So, anyway, to make a bad situation worse, we were involved in a rear-end collision, and THEN my partner gets bit by a dog. A Doberman, to be specific.

And before you say it, we know. She knows. It was a dumb move.




One thing though. I actually feel really guilty about something. I feel guilty about telling my partner to stay back there, because some disciplinary action may result. You're required to be restrained in a seat at all times when the truck is moving. 

Overall, bad day.


----------



## reaper (Apr 8, 2009)

Hey, at least you learn something from it!


----------



## Katie Elaine (Apr 9, 2009)

That is a bad day. But don't feel bad, it was a freak accident, and of course it's going to happen the one day your partner isn't restrained. At least everyone is okay (to a certain extent).

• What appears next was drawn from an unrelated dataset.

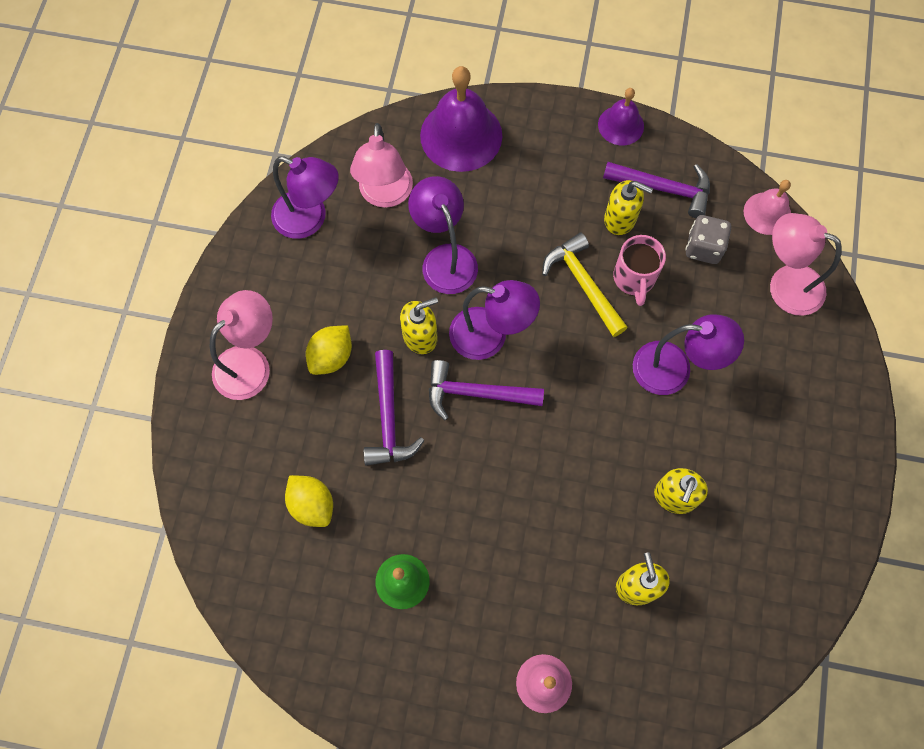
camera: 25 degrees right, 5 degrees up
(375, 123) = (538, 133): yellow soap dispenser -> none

And, I know you've probably heard this before, but she shouldn't have gone ANYWHERE near that dog. First off, they teach you in elementary school to never approach a strange dog. Two, the dog just got in an accident, and is going to be startled and nervous.

But hopefully she'll be alright.

Hope you have a better day!


----------



## Airwaygoddess (Apr 9, 2009)

*Funky days will pass......*

As you said a lesson learned, must be going around those kind of days.  It will be alright.


----------



## bensley101 (Apr 9, 2009)

self evaluation is one of the best tools of an EMT, ( so I hear over and over again) so at least you learned from it. 

Not to sound cliche, but you could spend an eternity on "what ifs" so do yourself a favor...

Hope your partner is feels better!


----------